Del suo libro Nonostante il Pd si è parlato in lungo e in largo. Anche chi non ha letto le durissime righe di Vincenzo De Luca contro il suo partito, ha appreso dalle anticipazioni apparse sui quotidiani e dall'intervista del governatore della Campania a Che tempo che fa in studio da Fabio Fazio sul Canale 9, come la situazione al Nazareno sia tra il comico e il tragico.

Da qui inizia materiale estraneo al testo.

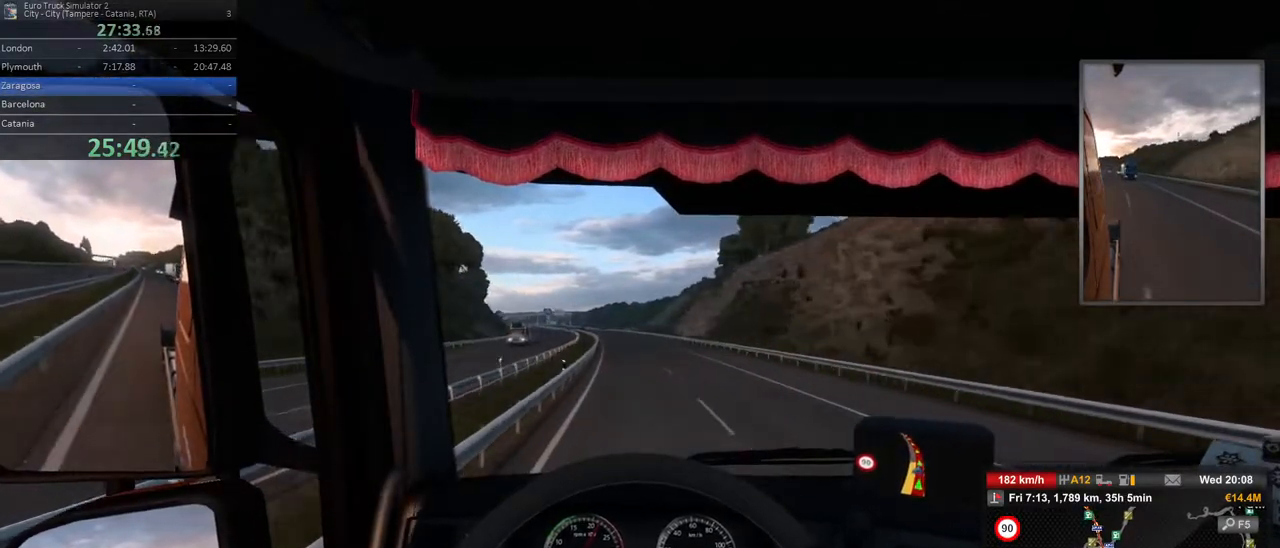
{"buttons": [], "left_stick": "center", "right_stick": "center", "events": [[133, "left_stick", "left"], [383, "left_stick", "center"]]}
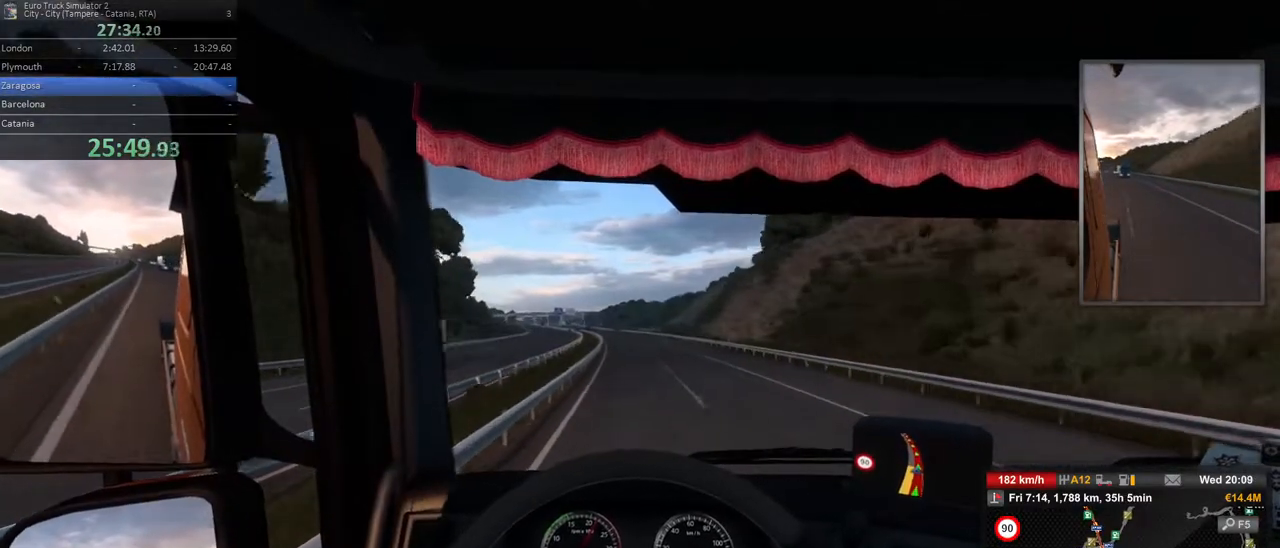
{"buttons": [], "left_stick": "center", "right_stick": "center", "events": [[117, "left_stick", "left"], [300, "left_stick", "center"]]}
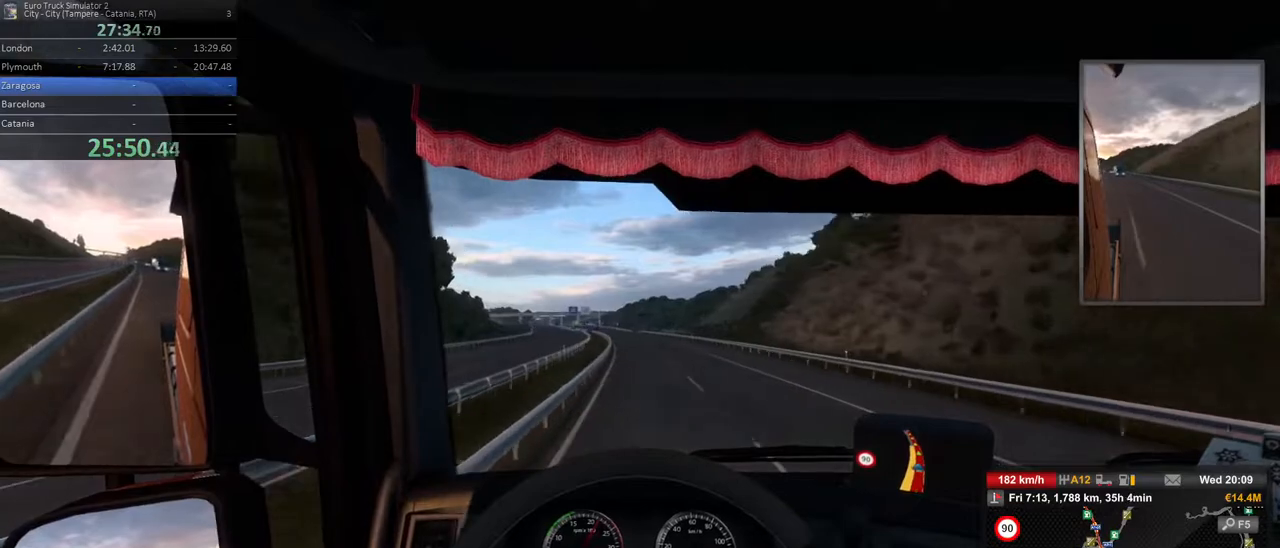
{"buttons": [], "left_stick": "left", "right_stick": "center", "events": [[317, "left_stick", "left"]]}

L'ex sceriffo di Salerno, in guerra aperta con Elly Schlein per la questione del terzo mandato (lui vorrebbe ricandidarsi, la leader si ostina a rispondergli picche) e più in generale per la sua gestione politica "grottesca", regala però ogni giorno qualche chicca in più, utile a illuminare il lettore e l'elettore su cosa accada dietro le quinte del principale partito della sinistra italiana, in crisi d'identità ormai perenne.
Secondo De Luca, intervistato alla Biblioteca Salaborsa di Bologna dal condirettore del Quotidiano Nazionale Raffaele Marmo, "ha valore discutere del Pd perché serve alla democrazia italiana avere una forza di opposizione autorevole, credibile, in grado di presentarsi come una alternativa vera a questo governo di squinternati che abbiamo in questo momento in Italia". Una alternativa, si evince dalle parole del governatore, che non ancora non c'è. "Al momento quando facciamo delle osservazioni critiche sull'attuale governo ci viene detto 'sì, ma l'alternativa quale è?'. Davanti a questa osservazione - chiosa - rimaniamo un po' disarmati".
Quindi le ben note accuse ai vertici dem: "Il metodo di selezione dei gruppi dirigenti del Partito Democratico è un metodo in negativo: più perdi i voti più vai avanti. Sembra paradossale ma così è, non troverete un dirigente nazionale che abbia conquistato qualcosa nel suo territorio di riferimento, che abbia vinto una battaglia elettorale, che abbia il coraggio di presentarsi con la sua faccia davanti agli elettori". Lui, vero e proprio capo-bastone del partito nel Mezzogiorno, la sua faccia la metterebbe eccome, per la terza volta di fila. Ma, sottolinea, "c'è un meccanismo perverso che è fondato sul correntismo. Non sui meriti, non sul valore politico, non sulla qualità culturale, non sulla tenuta organizzativa, ma è fondato sulla appartenenza alle correnti".